We’ve all been guilty of something before. Whether it’s sin or just a silly mistake, all humans know the feeling of guilt the comes after falling short of the ideal. Sometimes the downward spiral ends at guilt, as we confess our sin to God and those we’ve hurt, in order for restoration and healing to begin.
The problem is that the feeling of guilt often causes us to hide. Hiding makes sure no one knows or sees the guilt. Hiding means we can cover up the guilt enough so after a while we don’t even remember the guilt.
But hiding leads to shame. Shame is different than guilt because it is more than just emotion. Shame is about identity.

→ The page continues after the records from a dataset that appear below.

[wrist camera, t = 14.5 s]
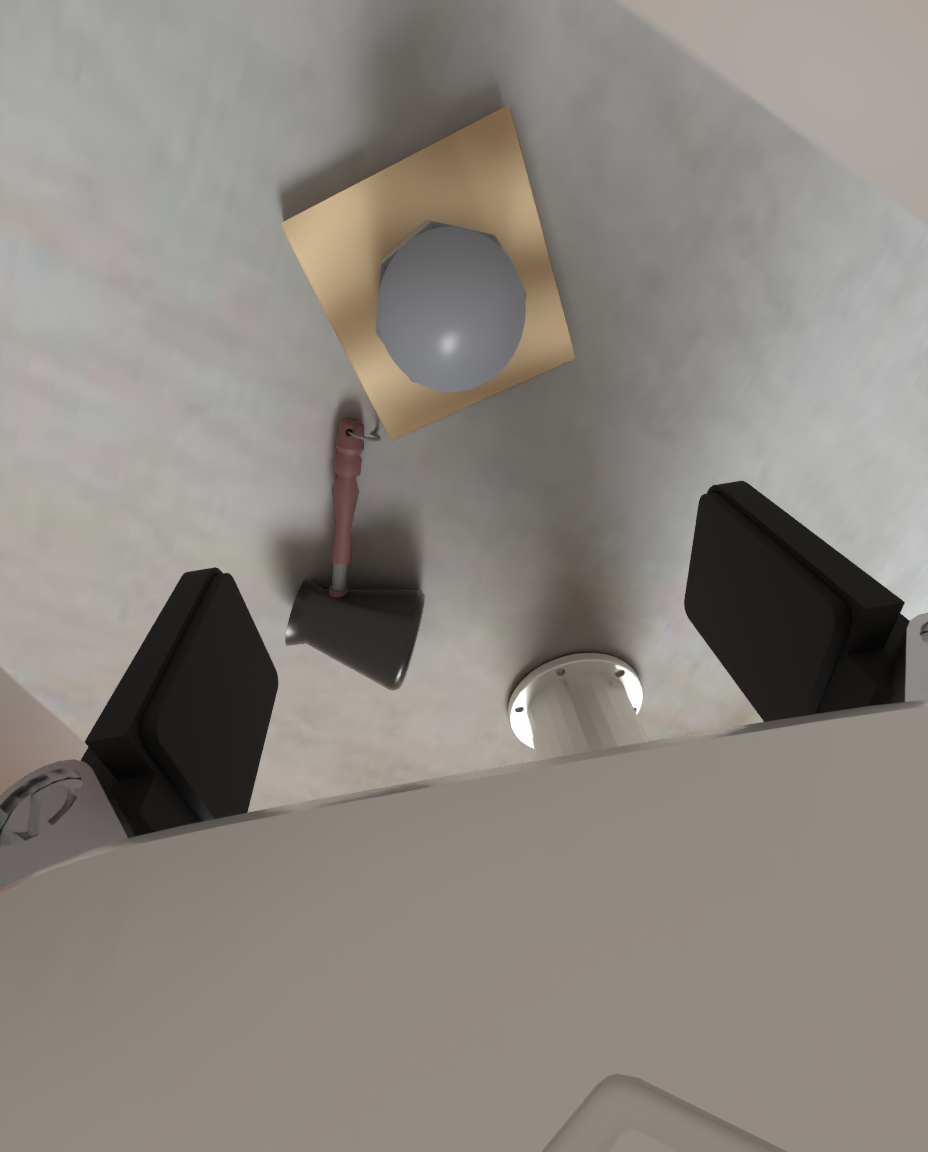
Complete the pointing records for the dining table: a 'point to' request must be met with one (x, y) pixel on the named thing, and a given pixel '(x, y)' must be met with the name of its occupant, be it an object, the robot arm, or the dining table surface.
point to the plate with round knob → (389, 214)
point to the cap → (450, 307)
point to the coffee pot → (356, 592)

Shame is a step worse than guilt because shame is a feeling of who we are, not just what we do. Shame leads to indifference, intolerance, and lack of vulnerability and intimacy as it burrows its way further into our minds. Once we enter into the stage of shame it becomes difficult to get out.
Shame is more powerful than pure emotion because it enters into the core of who we are as people. We cannot overlook shame and Satan’s desire to put it at the forefront of our lives. Marilyn Hontz wrote an incredible book on shame and describes shame in a way that captures the depth and breadth of it:
“Shame seeks to paralyze you. Shame cuts you off from truly giving to and receiving from others.”

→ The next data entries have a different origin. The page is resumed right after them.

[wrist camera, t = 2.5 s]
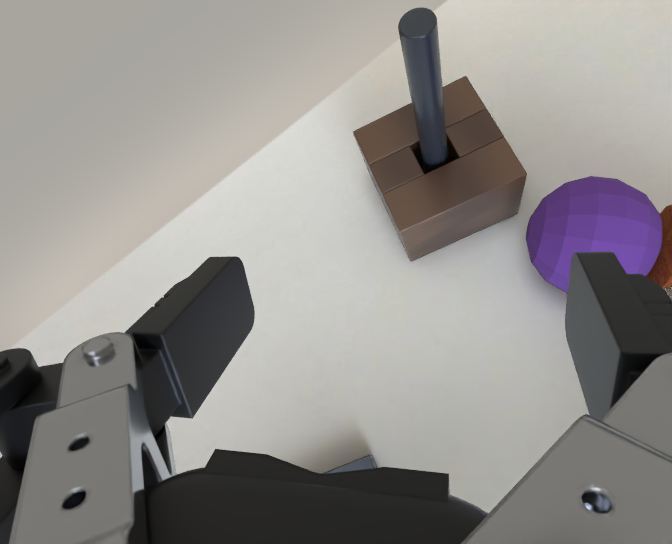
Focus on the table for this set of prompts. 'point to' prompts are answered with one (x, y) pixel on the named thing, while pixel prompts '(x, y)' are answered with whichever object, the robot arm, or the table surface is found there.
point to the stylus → (425, 84)
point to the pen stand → (443, 173)
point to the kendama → (600, 230)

Our human disposition has us desire the things around us, the things of this world, often more than God. As God makes us aware of the ways we’ve failed we too often let those failures define us, instead of His forgiveness reaching and healing us. Guilt for our failures is not a bad thing if it draws us closer to God, but in my life and the lives around me I see people living in shame due to hiding the guilt.
Shame can overtake lives and become the base identity for people. Shame allows us to be followers of Christ who are defined by sexual sins and relationship mistakes far more than we’re defined by the penetrating love of God.

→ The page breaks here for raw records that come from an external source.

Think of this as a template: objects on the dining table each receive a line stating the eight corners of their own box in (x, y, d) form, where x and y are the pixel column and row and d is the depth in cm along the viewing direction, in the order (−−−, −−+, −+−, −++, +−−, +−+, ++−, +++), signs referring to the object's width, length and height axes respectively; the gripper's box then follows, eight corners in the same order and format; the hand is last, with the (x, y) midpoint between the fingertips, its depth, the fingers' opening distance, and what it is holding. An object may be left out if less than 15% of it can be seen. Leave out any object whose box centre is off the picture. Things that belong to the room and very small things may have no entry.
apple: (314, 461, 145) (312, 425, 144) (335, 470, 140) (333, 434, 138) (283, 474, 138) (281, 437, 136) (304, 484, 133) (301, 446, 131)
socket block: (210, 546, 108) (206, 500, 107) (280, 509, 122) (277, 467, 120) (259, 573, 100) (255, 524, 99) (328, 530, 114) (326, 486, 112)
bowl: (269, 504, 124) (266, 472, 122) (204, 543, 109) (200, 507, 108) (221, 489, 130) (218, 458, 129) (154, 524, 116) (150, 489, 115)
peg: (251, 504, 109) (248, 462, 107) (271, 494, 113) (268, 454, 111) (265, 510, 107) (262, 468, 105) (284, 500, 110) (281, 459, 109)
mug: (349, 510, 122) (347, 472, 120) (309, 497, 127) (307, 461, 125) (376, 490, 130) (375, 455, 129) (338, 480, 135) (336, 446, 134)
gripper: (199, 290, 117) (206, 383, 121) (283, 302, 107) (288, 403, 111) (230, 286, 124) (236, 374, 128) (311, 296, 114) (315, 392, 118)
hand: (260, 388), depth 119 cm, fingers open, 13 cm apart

“Shame is a prevailing sense of worthlessness that leads to the false belief I am what I am. I cannot change. I am hopeless.”
This identity in shame leads to our failure to enjoy relationships with others because we’re either too quick to give all we have to someone (that way they have to accept us) or too closed off to ever let someone in (continuing to hide).
Our only hope for finding our way out of the shame is through God’s love. I get the sense that very few of us have truly experienced God’s love in a way that ultimately changes us. So while we’re defined by shame, the opportunity is out there for us to be defined by God’s love.
Would you agree shame defines much of the millennial generation? If not, what do you think defines us?